__RAW RECORDS__.

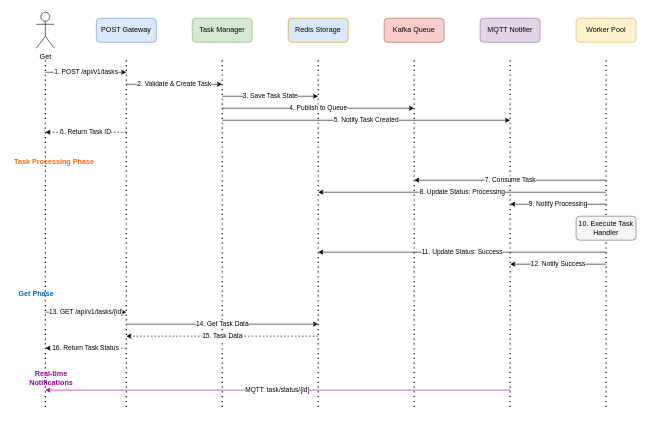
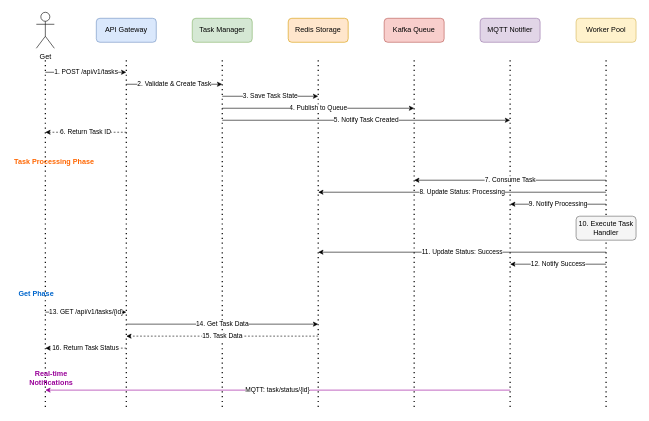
  <mxCell id="0" />
  <mxCell id="1" parent="0" />
  <mxCell id="2" value="Get" style="shape=umlActor;verticalLabelPosition=bottom;verticalAlign=top;html=1;outlineConnect=0;" vertex="1" parent="1"><mxGeometry x="60" y="20" width="30" height="60" as="geometry" /></mxCell>
- <mxCell id="3" value="POST Gateway" style="rounded=1;whiteSpace=wrap;html=1;fillColor=#dae8fc;strokeColor=#6c8ebf;" vertex="1" parent="1"><mxGeometry x="160" y="30" width="100" height="40" as="geometry" /></mxCell>
+ <mxCell id="3" value="API Gateway" style="rounded=1;whiteSpace=wrap;html=1;fillColor=#dae8fc;strokeColor=#6c8ebf;" vertex="1" parent="1"><mxGeometry x="160" y="30" width="100" height="40" as="geometry" /></mxCell>
  <mxCell id="4" value="Task Manager" style="rounded=1;whiteSpace=wrap;html=1;fillColor=#d5e8d4;strokeColor=#82b366;" vertex="1" parent="1"><mxGeometry x="320" y="30" width="100" height="40" as="geometry" /></mxCell>
- <mxCell id="5" value="Redis Storage" style="rounded=1;whiteSpace=wrap;html=1;fillColor=#dae8fc;strokeColor=#d79b00;" vertex="1" parent="1"><mxGeometry x="480" y="30" width="100" height="40" as="geometry" /></mxCell>
+ <mxCell id="5" value="Redis Storage" style="rounded=1;whiteSpace=wrap;html=1;fillColor=#ffe6cc;strokeColor=#d79b00;" vertex="1" parent="1"><mxGeometry x="480" y="30" width="100" height="40" as="geometry" /></mxCell>
  <mxCell id="6" value="Kafka Queue" style="rounded=1;whiteSpace=wrap;html=1;fillColor=#f8cecc;strokeColor=#b85450;" vertex="1" parent="1"><mxGeometry x="640" y="30" width="100" height="40" as="geometry" /></mxCell>
  <mxCell id="7" value="MQTT Notifier" style="rounded=1;whiteSpace=wrap;html=1;fillColor=#e1d5e7;strokeColor=#9673a6;" vertex="1" parent="1"><mxGeometry x="800" y="30" width="100" height="40" as="geometry" /></mxCell>
  <mxCell id="8" value="Worker Pool" style="rounded=1;whiteSpace=wrap;html=1;fillColor=#fff2cc;strokeColor=#d6b656;" vertex="1" parent="1"><mxGeometry x="960" y="30" width="100" height="40" as="geometry" /></mxCell>
  <mxCell id="9" value="" style="endArrow=none;dashed=1;html=1;dashPattern=1 3;strokeWidth=2;rounded=0;" edge="1" parent="1"><mxGeometry width="50" height="50" relative="1" as="geometry"><mxPoint x="75" y="100" as="sourcePoint" /><mxPoint x="75" y="680" as="targetPoint" /></mxGeometry></mxCell>
  <mxCell id="10" value="" style="endArrow=none;dashed=1;html=1;dashPattern=1 3;strokeWidth=2;rounded=0;" edge="1" parent="1"><mxGeometry width="50" height="50" relative="1" as="geometry"><mxPoint x="210" y="100" as="sourcePoint" /><mxPoint x="210" y="680" as="targetPoint" /></mxGeometry></mxCell>
  <mxCell id="11" value="" style="endArrow=none;dashed=1;html=1;dashPattern=1 3;strokeWidth=2;rounded=0;" edge="1" parent="1"><mxGeometry width="50" height="50" relative="1" as="geometry"><mxPoint x="370" y="100" as="sourcePoint" /><mxPoint x="370" y="680" as="targetPoint" /></mxGeometry></mxCell>
  <mxCell id="12" value="" style="endArrow=none;dashed=1;html=1;dashPattern=1 3;strokeWidth=2;rounded=0;" edge="1" parent="1"><mxGeometry width="50" height="50" relative="1" as="geometry"><mxPoint x="530" y="100" as="sourcePoint" /><mxPoint x="530" y="680" as="targetPoint" /></mxGeometry></mxCell>
  <mxCell id="13" value="" style="endArrow=none;dashed=1;html=1;dashPattern=1 3;strokeWidth=2;rounded=0;" edge="1" parent="1"><mxGeometry width="50" height="50" relative="1" as="geometry"><mxPoint x="690" y="100" as="sourcePoint" /><mxPoint x="690" y="680" as="targetPoint" /></mxGeometry></mxCell>
  <mxCell id="14" value="" style="endArrow=none;dashed=1;html=1;dashPattern=1 3;strokeWidth=2;rounded=0;" edge="1" parent="1"><mxGeometry width="50" height="50" relative="1" as="geometry"><mxPoint x="850" y="100" as="sourcePoint" /><mxPoint x="850" y="680" as="targetPoint" /></mxGeometry></mxCell>
  <mxCell id="15" value="" style="endArrow=none;dashed=1;html=1;dashPattern=1 3;strokeWidth=2;rounded=0;" edge="1" parent="1"><mxGeometry width="50" height="50" relative="1" as="geometry"><mxPoint x="1010" y="100" as="sourcePoint" /><mxPoint x="1010" y="680" as="targetPoint" /></mxGeometry></mxCell>
  <mxCell id="16" value="1. POST /api/v1/tasks" style="endArrow=classic;html=1;rounded=0;" edge="1" parent="1"><mxGeometry width="50" height="50" relative="1" as="geometry"><mxPoint x="75" y="120" as="sourcePoint" /><mxPoint x="210" y="120" as="targetPoint" /></mxGeometry></mxCell>
  <mxCell id="17" value="2. Validate &amp; Create Task" style="endArrow=classic;html=1;rounded=0;" edge="1" parent="1"><mxGeometry width="50" height="50" relative="1" as="geometry"><mxPoint x="210" y="140" as="sourcePoint" /><mxPoint x="370" y="140" as="targetPoint" /></mxGeometry></mxCell>
  <mxCell id="18" value="3. Save Task State" style="endArrow=classic;html=1;rounded=0;" edge="1" parent="1"><mxGeometry width="50" height="50" relative="1" as="geometry"><mxPoint x="370" y="160" as="sourcePoint" /><mxPoint x="530" y="160" as="targetPoint" /></mxGeometry></mxCell>
  <mxCell id="19" value="4. Publish to Queue" style="endArrow=classic;html=1;rounded=0;" edge="1" parent="1"><mxGeometry width="50" height="50" relative="1" as="geometry"><mxPoint x="370" y="180" as="sourcePoint" /><mxPoint x="690" y="180" as="targetPoint" /></mxGeometry></mxCell>
  <mxCell id="20" value="5. Notify Task Created" style="endArrow=classic;html=1;rounded=0;" edge="1" parent="1"><mxGeometry width="50" height="50" relative="1" as="geometry"><mxPoint x="370" y="200" as="sourcePoint" /><mxPoint x="850" y="200" as="targetPoint" /></mxGeometry></mxCell>
  <mxCell id="21" value="6. Return Task ID" style="endArrow=classic;html=1;rounded=0;dashed=1;" edge="1" parent="1"><mxGeometry width="50" height="50" relative="1" as="geometry"><mxPoint x="210" y="220" as="sourcePoint" /><mxPoint x="75" y="220" as="targetPoint" /></mxGeometry></mxCell>
  <mxCell id="22" value="Task Processing Phase" style="text;html=1;strokeColor=none;fillColor=none;align=center;verticalAlign=middle;whiteSpace=wrap;rounded=0;fontStyle=1;fontSize=12;fontColor=#FF6600;" vertex="1" parent="1"><mxGeometry x="20" y="260" width="140" height="20" as="geometry" /></mxCell>
  <mxCell id="23" value="7. Consume Task" style="endArrow=classic;html=1;rounded=0;" edge="1" parent="1"><mxGeometry width="50" height="50" relative="1" as="geometry"><mxPoint x="1010" y="300" as="sourcePoint" /><mxPoint x="690" y="300" as="targetPoint" /></mxGeometry></mxCell>
  <mxCell id="24" value="8. Update Status: Processing" style="endArrow=classic;html=1;rounded=0;" edge="1" parent="1"><mxGeometry width="50" height="50" relative="1" as="geometry"><mxPoint x="1010" y="320" as="sourcePoint" /><mxPoint x="530" y="320" as="targetPoint" /></mxGeometry></mxCell>
  <mxCell id="25" value="9. Notify Processing" style="endArrow=classic;html=1;rounded=0;" edge="1" parent="1"><mxGeometry width="50" height="50" relative="1" as="geometry"><mxPoint x="1010" y="340" as="sourcePoint" /><mxPoint x="850" y="340" as="targetPoint" /></mxGeometry></mxCell>
  <mxCell id="26" value="10. Execute Task Handler" style="rounded=1;whiteSpace=wrap;html=1;fillColor=#f5f5f5;strokeColor=#666666;" vertex="1" parent="1"><mxGeometry x="960" y="360" width="100" height="40" as="geometry" /></mxCell>
  <mxCell id="27" value="11. Update Status: Success" style="endArrow=classic;html=1;rounded=0;" edge="1" parent="1"><mxGeometry width="50" height="50" relative="1" as="geometry"><mxPoint x="1010" y="420" as="sourcePoint" /><mxPoint x="530" y="420" as="targetPoint" /></mxGeometry></mxCell>
  <mxCell id="28" value="12. Notify Success" style="endArrow=classic;html=1;rounded=0;" edge="1" parent="1"><mxGeometry width="50" height="50" relative="1" as="geometry"><mxPoint x="1010" y="440" as="sourcePoint" /><mxPoint x="850" y="440" as="targetPoint" /></mxGeometry></mxCell>
  <mxCell id="29" value="Get Phase" style="text;html=1;strokeColor=none;fillColor=none;align=center;verticalAlign=middle;whiteSpace=wrap;rounded=0;fontStyle=1;fontSize=12;fontColor=#0066CC;" vertex="1" parent="1"><mxGeometry x="20" y="480" width="80" height="20" as="geometry" /></mxCell>
  <mxCell id="30" value="13. GET /api/v1/tasks/{id}" style="endArrow=classic;html=1;rounded=0;" edge="1" parent="1"><mxGeometry width="50" height="50" relative="1" as="geometry"><mxPoint x="75" y="520" as="sourcePoint" /><mxPoint x="210" y="520" as="targetPoint" /></mxGeometry></mxCell>
  <mxCell id="31" value="14. Get Task Data" style="endArrow=classic;html=1;rounded=0;" edge="1" parent="1"><mxGeometry width="50" height="50" relative="1" as="geometry"><mxPoint x="210" y="540" as="sourcePoint" /><mxPoint x="530" y="540" as="targetPoint" /></mxGeometry></mxCell>
  <mxCell id="32" value="15. Task Data" style="endArrow=classic;html=1;rounded=0;dashed=1;" edge="1" parent="1"><mxGeometry width="50" height="50" relative="1" as="geometry"><mxPoint x="530" y="560" as="sourcePoint" /><mxPoint x="210" y="560" as="targetPoint" /></mxGeometry></mxCell>
  <mxCell id="33" value="16. Return Task Status" style="endArrow=classic;html=1;rounded=0;dashed=1;" edge="1" parent="1"><mxGeometry width="50" height="50" relative="1" as="geometry"><mxPoint x="210" y="580" as="sourcePoint" /><mxPoint x="75" y="580" as="targetPoint" /></mxGeometry></mxCell>
  <mxCell id="34" value="Real-time Notifications" style="text;html=1;strokeColor=none;fillColor=none;align=center;verticalAlign=middle;whiteSpace=wrap;rounded=0;fontStyle=1;fontSize=12;fontColor=#990099;" vertex="1" parent="1"><mxGeometry x="20" y="620" width="130" height="20" as="geometry" /></mxCell>
  <mxCell id="35" value="MQTT: task/status/{id}" style="endArrow=classic;html=1;rounded=0;strokeColor=#990099;" edge="1" parent="1"><mxGeometry width="50" height="50" relative="1" as="geometry"><mxPoint x="850" y="650" as="sourcePoint" /><mxPoint x="75" y="650" as="targetPoint" /></mxGeometry></mxCell>
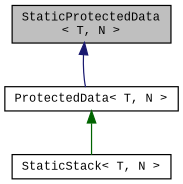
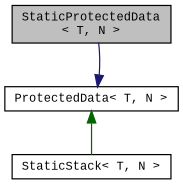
  digraph {
    fontname="Liberation Mono"
    node [color=black fillcolor=white fontname="Liberation Mono" fontsize=10 shape=record style=filled]
    edge [dir=back fontname="Liberation Mono" fontsize=10 labelfontname=Helvetica labelfontsize=10 style=solid]
    n1 [fillcolor=grey75 fontcolor=black height=0.2 label="StaticProtectedData\l\< T, N \>" width=0.4]
    n2 [height=0.2 label="StaticStack\< T, N \>" width=0.4]
    n3 [height=0.2 label="ProtectedData\< T, N \>" width=0.4]
-   n1 -> n3 [color=midnightblue]
+   n3 -> n1 [color=midnightblue]
    n3 -> n2 [color=darkgreen]
  }
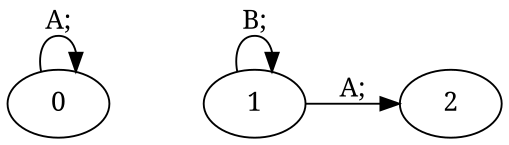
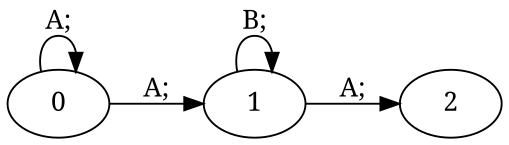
  digraph {
    fontname="Noto Serif"
    rankdir=LR
    node [fontname="Noto Serif"]
    edge [fontname="Noto Serif"]
    0
    1
    2
    0 -> 0 [label="A;"]
+   0 -> 1 [label="A;"]
    1 -> 1 [label="B;"]
    1 -> 2 [label="A;"]
  }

__EXERCISE BRIEF__.
Gather every line of the records that contains the word "Gateway" and copy each line in full. Case counts.

__TASK ANSWER__.
- <mxCell id="3" value="POST Gateway" style="rounded=1;whiteSpace=wrap;html=1;fillColor=#dae8fc;strokeColor=#6c8ebf;" vertex="1" parent="1"><mxGeometry x="160" y="30" width="100" height="40" as="geometry" /></mxCell>
+ <mxCell id="3" value="API Gateway" style="rounded=1;whiteSpace=wrap;html=1;fillColor=#dae8fc;strokeColor=#6c8ebf;" vertex="1" parent="1"><mxGeometry x="160" y="30" width="100" height="40" as="geometry" /></mxCell>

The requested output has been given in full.